Now let’s examine the trainer arguments.

{
  "auto_find_batch_size": "false",
  "chat_template": "none",
  "disable_gradient_checkpointing": "false",
  "distributed_backend": "ddp",
  "eval_strategy": "epoch",
  "merge_adapter": "false",
  "mixed_precision": "fp16",
  "optimizer": "adamw_torch",
  "peft": "true",
  "padding": "right",
  "quantization": "int4",
  "scheduler": "linear",
  "unsloth": "false",
  "use_flash_attention_2": "false",
  "batch_size": "2",
  "block_size": "1024",
  "epochs": "3",
  "gradient_accumulation": "4",
  "lr": "0.00003",
  "logging_steps": "-1",
  "lora_alpha": "32",
  "lora_dropout": "0.05",
  "lora_r": "16",
  "max_grad_norm": "1",
  "model_max_length": "2048",
  "save_total_limit": "1",
  "seed": "42",
  "warmup_ratio": "0.1",
  "weight_decay": "0",
  "target_modules": "all-linear"
}

auto_find_batch_size

This parameter determines whether or not to automatically set the batch size. If it were set to ‘true,’ it would attempt to automatically find the largest batch size that fits into the GPU’s memory.

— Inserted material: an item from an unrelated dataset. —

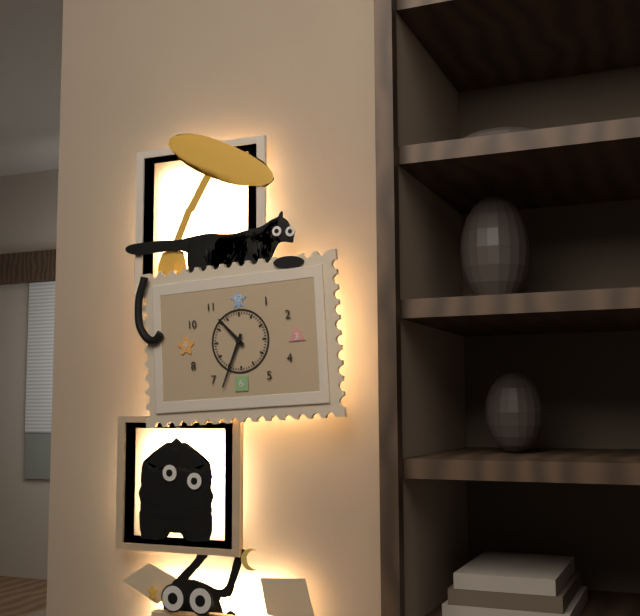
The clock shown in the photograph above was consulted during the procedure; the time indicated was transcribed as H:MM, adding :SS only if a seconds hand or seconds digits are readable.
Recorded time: 10:34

If it’s set to ‘false,’ it indicates that training will use the specified fixed batch size.

chat_template

It determines how the model’s input-output format will be shaped according to a special ‘chat’ template during training.

disable_gradient_checkpointing

Gradient checkpointing typically saves memory during the training of large models.

distributed_backend

If training is to be performed on multiple GPUs (and/or multiple nodes), it indicates that the distributed training method in use is DDP.

eval_strategy

It specifies when the evaluation will be performed. ‘epoch’ indicates that evaluation will be carried out at the end of each epoch.

merge_adapter

In adapter-based methods like LoRA, it indicates the option to merge the adapter weights into the main model after training.

mixed_precision

It indicates whether mixed precision is being used during training. ‘fp16’ signifies that the training is conducted at 16-bit precision, which generally provides speed and memory savings.

optimizer

It indicates which optimization algorithm is being used. adamw_torch refers to PyTorch’s built-in AdamW optimizer.

peft

PEFT is a strategy for efficiently fine-tuning large models by updating fewer parameters (e.g., LoRA, Prefix Tuning).

padding

Indicates where padding will be added when aligning token sequences. “right” padding means that empty space (pad tokens) will be added to the right side of the sequence.

quantization

Refers to converting model weights into an integer format to reduce memory usage. “int4” indicates reducing the weights to a 4-bit integer format. This makes it possible to fit very large models into memory, though it partially reduces precision.

scheduler

Specifies how the learning rate will change during training. “linear” indicates a scheduler that decreases linearly from the initial value down to 0.

batch_size

Denotes the number of examples used in each forward pass step.

block_size

Defines the maximum length at which input texts are truncated or split into segments.

epochs

Shows that the dataset will be trained end-to-end for 3 epochs.

gradient_accumulation

Indicates that gradients will be accumulated over 4 steps before each backpropagation, and then the update will be performed. This is used to increase the effective batch size.

lr

Value: “0.00003” (3e-5). This is the learning rate, which controls how quickly the model’s parameters are updated.

lora_alpha

Used to rescale the outputs of LoRA layers, thus maintaining a balance when updating low-rank matrices.

lora_dropout

The dropout rate used in LoRA layers. A low dropout value helps slightly regularize the model.

max_grad_norm

Limits the maximum norm of the gradients to 1. This is gradient clipping, which makes training more stable by restricting very large update steps.

model_max_length

Specifies the maximum number of tokens the model can process.

seed

Setting a fixed random seed for processes involving randomness ensures reproducible results. “42” is a popular example value.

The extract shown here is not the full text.